---- Supplied passage
Strictly speaking, there is nothing such as a “green“ escalator, unless it has a green-colored handrail or your escalator is decorated with some fancy green-colored balustrade or lateral cladding panels.

Evidently, however, each product and activity has an impact on the environment, which is bigger or smaller when compared with a reference or benchmark. Thus, the question is more about how much “greener” the overall environmental performance of one escalator is (i.e., how much lower its potential environmental impacts are) when compared to a competitor’s.

LCAs: Calculating and Quantifying “Green”

The scientific method most recognized globally to measure “green” is using a life cycle assessment (LCA). Standardized by ISO 14040[1] and ISO 14044,[2] an LCA allows for a quantified estimate of the environmental impacts of each lifecycle stage of a product or service.

Performing an LCA for a rather complex product such as an escalator or moving walk system and its underlying supply chain is a laborious task, requiring about six to 12 months of work from a core team of one to two persons skilled in LCA, resulting in lengthy, technical reports with LCA results in greater-than-necessary detail for the common understanding of non-LCA-experts.

Not only the LCA project core team, but also numerous departments (R&D, purchasing, marketing, field offices, logistics, fleet managers, etc.), manufacturing locations and suppliers are involved. These participants also need to be trained in LCA, briefed about the purpose of the LCA project, informed about what data is needed and advised how this data can practically be collected.

Thus, performing a full LCA from “cradle-to-grave” requires a considerable investment of time, skills and financial resources that companies may initially feel reluctant to commit to, unless LCA’s clear value-add becomes obvious (e.g., when contracts are lost to competitors able to provide more transparent and quantifiable environmental performance-related information).

EPDs: Reporting “Green”

Within the context of “green” building rating and certification schemes, such as Leadership in Energy and Environmental Design (LEED), Building Research Establishment Environmental Assessment Method (BREEAM®), the Chinese Green Building Evaluation Label (3-Star), the German Sustainable Building Council (DGNB System), the French High Environmental Quality Standard (HQE™) or Green Star founded by the Green Building Council of Australia, so-called “environmental product declarations” (EPD) have gained importance due to being accepted for (or contributing to) achieving credits.
--------
Prompt 1: Using the passage on green escalators, decide whether each statement agrees with it. Answer yes or no for each and quote the words that decide it. (a) Doing an LCA for an escalator takes about six to 12 months of work from a core team of one to two people. (b) Only the LCA project core team is involved in the work. (c) EPDs have gained importance because they are accepted for achieving credits in green building rating schemes.
Prompt 2: According to the passage on green escalators, what method is most recognized around the world for measuring "green"?
---- Dataset section
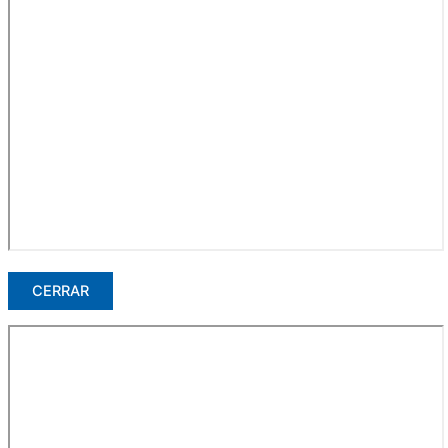
CERRAR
--------
Answer box 1:
(a) Yes: "requiring about six to 12 months of work from a core team of one to two persons skilled in LCA"
(b) No: "Not only the LCA project core team, but also numerous departments (R&D, purchasing, marketing, field offices, logistics, fleet managers, etc.), manufacturing locations and suppliers are involved."
(c) Yes: "have gained importance due to being accepted for (or contributing to) achieving credits"

Answer box 2: A life cycle assessment (LCA).